* **WORK REQUIRED**
When copying the records below, omit any image and print everything else exactly.

Start of INPUT DATA

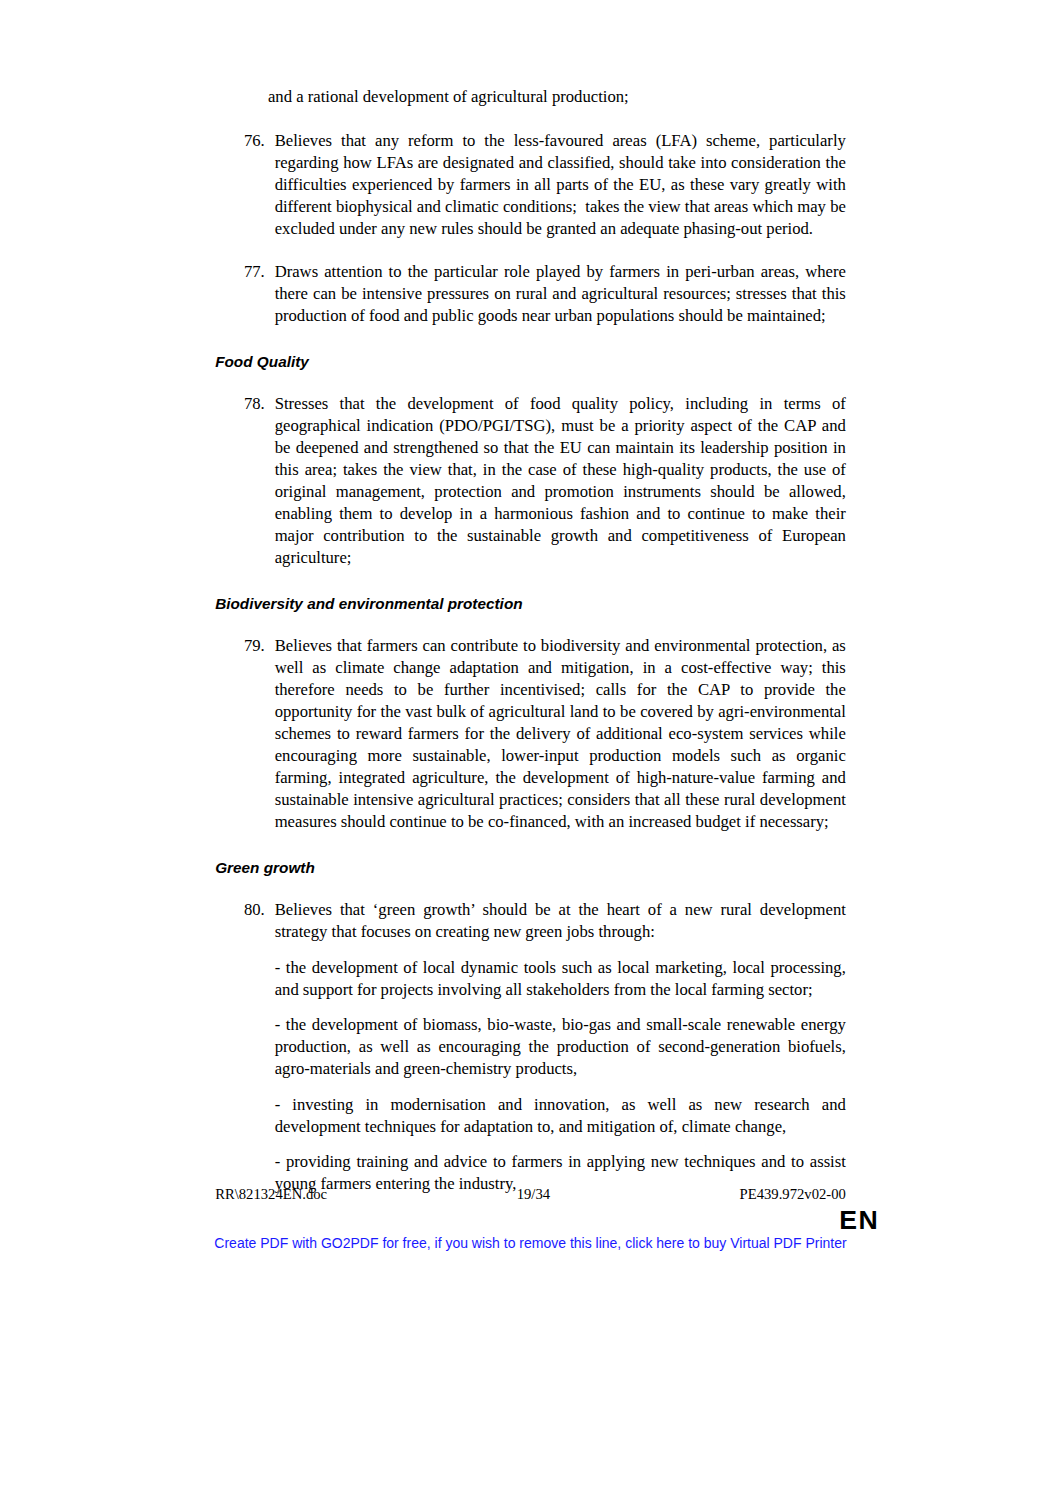and a rational development of agricultural production;
76.
Believes that any reform to the less-favoured areas (LFA) scheme, particularly regarding how LFAs are designated and classified, should take into consideration the difficulties experienced by farmers in all parts of the EU, as these vary greatly with different biophysical and climatic conditions; takes the view that areas which may be excluded under any new rules should be granted an adequate phasing-out period.
77.
Draws attention to the particular role played by farmers in peri-urban areas, where there can be intensive pressures on rural and agricultural resources; stresses that this production of food and public goods near urban populations should be maintained;
Food Quality
78.
Stresses that the development of food quality policy, including in terms of geographical indication (PDO/PGI/TSG), must be a priority aspect of the CAP and be deepened and strengthened so that the EU can maintain its leadership position in this area; takes the view that, in the case of these high-quality products, the use of original management, protection and promotion instruments should be allowed, enabling them to develop in a harmonious fashion and to continue to make their major contribution to the sustainable growth and competitiveness of European agriculture;
Biodiversity and environmental protection
79.
Believes that farmers can contribute to biodiversity and environmental protection, as well as climate change adaptation and mitigation, in a cost-effective way; this therefore needs to be further incentivised; calls for the CAP to provide the opportunity for the vast bulk of agricultural land to be covered by agri-environmental schemes to reward farmers for the delivery of additional eco-system services while encouraging more sustainable, lower-input production models such as organic farming, integrated agriculture, the development of high-nature-value farming and sustainable intensive agricultural practices; considers that all these rural development measures should continue to be co-financed, with an increased budget if necessary;
Green growth
80.
Believes that ‘green growth’ should be at the heart of a new rural development strategy that focuses on creating new green jobs through:
- the development of local dynamic tools such as local marketing, local processing, and support for projects involving all stakeholders from the local farming sector;
- the development of biomass, bio-waste, bio-gas and small-scale renewable energy production, as well as encouraging the production of second-generation biofuels, agro-materials and green-chemistry products,
- investing in modernisation and innovation, as well as new research and development techniques for adaptation to, and mitigation of, climate change,
- providing training and advice to farmers in applying new techniques and to assist young farmers entering the industry,
RR\821324EN.doc
19/34
PE439.972v02-00
EN
Create PDF with GO2PDF for free, if you wish to remove this line, click here to buy Virtual PDF Printer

End of INPUT DATA

* **THE ANSWER**
and a rational development of agricultural production;
76.
Believes that any reform to the less-favoured areas (LFA) scheme, particularly regarding how LFAs are designated and classified, should take into consideration the difficulties experienced by farmers in all parts of the EU, as these vary greatly with different biophysical and climatic conditions; takes the view that areas which may be excluded under any new rules should be granted an adequate phasing-out period.
77.
Draws attention to the particular role played by farmers in peri-urban areas, where there can be intensive pressures on rural and agricultural resources; stresses that this production of food and public goods near urban populations should be maintained;
Food Quality
78.
Stresses that the development of food quality policy, including in terms of geographical indication (PDO/PGI/TSG), must be a priority aspect of the CAP and be deepened and strengthened so that the EU can maintain its leadership position in this area; takes the view that, in the case of these high-quality products, the use of original management, protection and promotion instruments should be allowed, enabling them to develop in a harmonious fashion and to continue to make their major contribution to the sustainable growth and competitiveness of European agriculture;
Biodiversity and environmental protection
79.
Believes that farmers can contribute to biodiversity and environmental protection, as well as climate change adaptation and mitigation, in a cost-effective way; this therefore needs to be further incentivised; calls for the CAP to provide the opportunity for the vast bulk of agricultural land to be covered by agri-environmental schemes to reward farmers for the delivery of additional eco-system services while encouraging more sustainable, lower-input production models such as organic farming, integrated agriculture, the development of high-nature-value farming and sustainable intensive agricultural practices; considers that all these rural development measures should continue to be co-financed, with an increased budget if necessary;
Green growth
80.
Believes that ‘green growth’ should be at the heart of a new rural development strategy that focuses on creating new green jobs through:
- the development of local dynamic tools such as local marketing, local processing, and support for projects involving all stakeholders from the local farming sector;
- the development of biomass, bio-waste, bio-gas and small-scale renewable energy production, as well as encouraging the production of second-generation biofuels, agro-materials and green-chemistry products,
- investing in modernisation and innovation, as well as new research and development techniques for adaptation to, and mitigation of, climate change,
- providing training and advice to farmers in applying new techniques and to assist young farmers entering the industry,
RR\821324EN.doc
19/34
PE439.972v02-00
EN
Create PDF with GO2PDF for free, if you wish to remove this line, click here to buy Virtual PDF Printer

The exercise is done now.